RPSM09102620 - Technical Pages: Member benefits: An unsecured pension: Applying the unsecured pension limit in practice: Income withdrawal and short term annuity

This guidance only covers members who became entitled to an unsecured pension before 6 April 2011. See RPSM09103500 if the member became entitled to their pension on or after 6 April 2011.

Applying the unsecured pension limit in practice with income withdrawal payments where a short-term annuity contract has also been purchased

Where a short-term annuity contract is purchased the majority of the funds designated to provide that unsecured pension will normally remain within that unsecured pension fund. The residual unsecured pension fund may be used in the future to generate further unsecured pension, either through the purchase of more short-term annuity contracts or direct from the arrangement through income withdrawal.

If the member is drawing unsecured pension through a combination of income withdrawals and short-term annuity contracts the scheme administrator needs to keep track of the income provided by the short-term annuity contract when considering the maximum level of income withdrawals that can be paid direct from the scheme in a pension year. The scheme administrator needs to consider not only what income has already been paid (or accrued) by that contract in that pension year, but what will be paid (or accrue) later in that year.

Where the scheme administrator is unsure of the future unsecured pension that will accrue under a short-term annuity contract (e.g. because it is linked to RPI or is a with-profits annuity) they may need to err on the side of caution when authorising income withdrawal payments. For example, the scheme administrator may need to hold back payments until the position is clear, then pay a ‘top-up’ income withdrawal payment towards the end of the pension year.

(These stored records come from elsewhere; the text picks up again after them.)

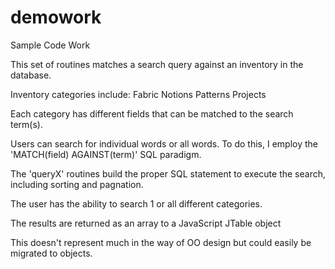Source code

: # demowork
Sample Code Work

This set of routines matches a search query against an inventory in the database.

Inventory categories include:
Fabric
Notions
Patterns
Projects

Each category has different fields that can be matched to the search term(s).

Users can search for individual words or all words.  To do this, I employ the
'MATCH(field) AGAINST(term)' SQL paradigm.

The 'queryX' routines build the proper SQL statement to execute the search, including sorting and pagnation.

The user has the ability to search 1 or all different categories.

The results are returned as an array to a JavaScript JTable object

This doesn't represent much in the way of OO design but could easily be migrated to objects.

RPSM09102630 gives some examples.

The future level of unsecured pension provided under existing short-term annuity contracts needs to be considered before any of the remaining unsecured pension fund is used to purchase a lifetime annuity or a scheme pension, or where the member is considering increasing those funds through additional fund designation. This is so the scheme administrator can ensure that the revised limit imposed following those review triggers can accommodate the existing short-term annuity income. For the same reason care needs to be taken where a short-term annuity contract is purchased where the term spans a formal five-year review point.

RPSM09102130 deals with the taxation position where the limit is breached in a pension year.